Sexton has participated and currently takes part in a variety of different organizations and activities to assist the people around her.

She has given her time to the Save the Music Festival at Twin Pines Park in Belmont. During this annual event she has helped kids tie dye t-shirts to raise money for the music programs throughout the elementary schools in the Belmont-Redwood Shores School District (BRSSD) in addition to performing with Carlmont’s advanced women’s choir, Treble Clef.

“Even though volunteering is such a commitment, taking time out of my day to help someone who is in need makes it all worthwhile,” said Sexton.

In addition to Save the Music, Sexton also donates her time at Girl Scout Camp as a counselor. Each counselor is given a unit of approximately 18 girls who are generally in the second or third grades and is accountable for them all and their activities each day. Throughout the session, the girls are taught how to cook on a wood fire with appropriate food and safety precautions and many other important wilderness habits.

Sexton said, “Although this job may seem fun and easy, it requires commitment and responsibility. I am in charge of their arts and crafts, story time, lanyard creations, and last but not least talent show at the very end of camp.”

In order to complete these tasks, Sexton needs stellar organizational and leadership skills, the ability to get along well with children (especially little girls), and to be a good role model.

For those who are unfamiliar, the Ronald McDonald House is a non profit organization and a home for many people who need stability and resources for their families.

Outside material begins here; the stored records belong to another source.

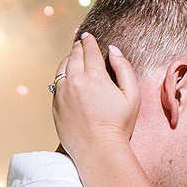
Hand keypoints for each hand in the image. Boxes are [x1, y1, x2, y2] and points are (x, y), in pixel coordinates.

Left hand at [51, 33, 138, 169]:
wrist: (98, 150)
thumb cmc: (119, 124)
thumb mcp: (131, 95)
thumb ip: (124, 68)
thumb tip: (112, 50)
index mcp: (95, 77)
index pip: (90, 51)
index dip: (89, 41)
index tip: (88, 36)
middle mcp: (75, 81)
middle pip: (74, 56)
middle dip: (78, 47)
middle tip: (80, 42)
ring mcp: (62, 94)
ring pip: (62, 68)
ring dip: (68, 59)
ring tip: (73, 56)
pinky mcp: (55, 105)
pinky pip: (56, 84)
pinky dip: (62, 76)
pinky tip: (67, 76)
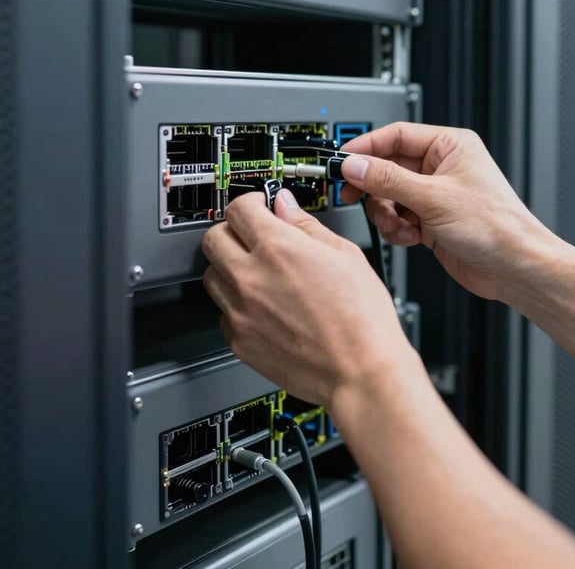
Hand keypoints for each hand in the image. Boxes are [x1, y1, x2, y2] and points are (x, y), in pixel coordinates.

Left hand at [201, 189, 414, 408]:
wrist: (361, 372)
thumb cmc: (362, 318)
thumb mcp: (344, 254)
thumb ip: (306, 225)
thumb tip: (285, 207)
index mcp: (278, 248)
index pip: (238, 208)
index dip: (251, 202)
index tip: (259, 207)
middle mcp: (251, 277)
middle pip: (213, 238)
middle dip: (232, 231)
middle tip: (253, 237)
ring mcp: (240, 312)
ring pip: (212, 275)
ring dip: (230, 267)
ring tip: (259, 274)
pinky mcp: (239, 342)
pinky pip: (223, 312)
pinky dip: (237, 305)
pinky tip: (264, 306)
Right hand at [340, 122, 554, 301]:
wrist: (514, 268)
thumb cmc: (496, 226)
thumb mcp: (433, 198)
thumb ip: (388, 179)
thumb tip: (355, 165)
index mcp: (448, 146)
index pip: (395, 135)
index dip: (366, 147)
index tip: (343, 161)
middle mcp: (440, 167)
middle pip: (386, 167)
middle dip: (373, 186)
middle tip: (353, 195)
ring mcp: (434, 195)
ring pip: (387, 195)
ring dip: (386, 213)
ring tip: (398, 225)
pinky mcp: (429, 220)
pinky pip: (397, 217)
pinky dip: (397, 228)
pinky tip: (412, 236)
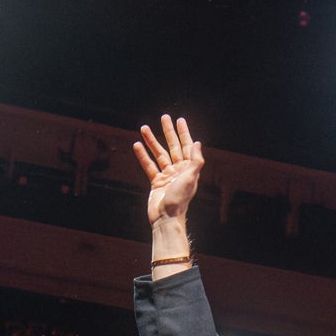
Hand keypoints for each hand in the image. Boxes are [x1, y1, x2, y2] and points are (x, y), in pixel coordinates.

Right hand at [132, 115, 203, 229]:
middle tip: (164, 117)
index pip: (186, 146)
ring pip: (158, 154)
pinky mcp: (156, 182)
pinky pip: (148, 166)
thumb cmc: (180, 199)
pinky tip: (137, 145)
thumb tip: (197, 143)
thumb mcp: (191, 178)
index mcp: (188, 168)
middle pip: (172, 146)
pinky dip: (143, 156)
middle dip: (168, 132)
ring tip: (144, 128)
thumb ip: (195, 160)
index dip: (183, 133)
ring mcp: (167, 176)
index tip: (179, 120)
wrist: (166, 217)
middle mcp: (178, 170)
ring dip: (152, 141)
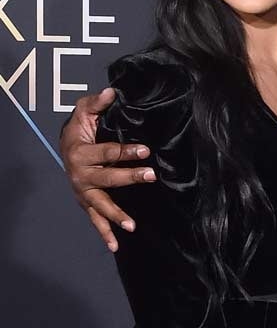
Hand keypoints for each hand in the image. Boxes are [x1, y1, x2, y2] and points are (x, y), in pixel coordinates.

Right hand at [59, 87, 155, 250]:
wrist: (65, 147)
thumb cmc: (80, 128)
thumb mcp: (85, 111)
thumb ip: (97, 102)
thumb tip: (112, 91)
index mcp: (81, 151)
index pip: (107, 151)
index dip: (126, 151)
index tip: (146, 150)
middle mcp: (80, 174)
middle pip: (107, 178)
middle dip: (128, 177)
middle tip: (150, 175)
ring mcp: (83, 191)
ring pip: (100, 204)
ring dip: (116, 214)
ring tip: (132, 224)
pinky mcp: (86, 201)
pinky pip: (94, 219)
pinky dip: (105, 232)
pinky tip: (117, 245)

”The Ronald McDonald House helps people that don’t have the opportunity to help themselves,” said Sexton.

Sexton participated in a service project there.  In one specific event that she took part in, Sexton and others organized a get together for kids that were suffering from diseases and provided arts and crafts, low-key games, drawing, a photo booth, and dress up.

Sexton said, ”These days, people (teenagers in particular) complain about the stupidest things, but in reality we could be so much less fortunate than we are now. Volunteering helps me experience the reality that many are faced with on a daily basis.  It puts all of my problems and small life crises in reality and volunteering forces me to appreciate all that I am given in my community by my family and friends.”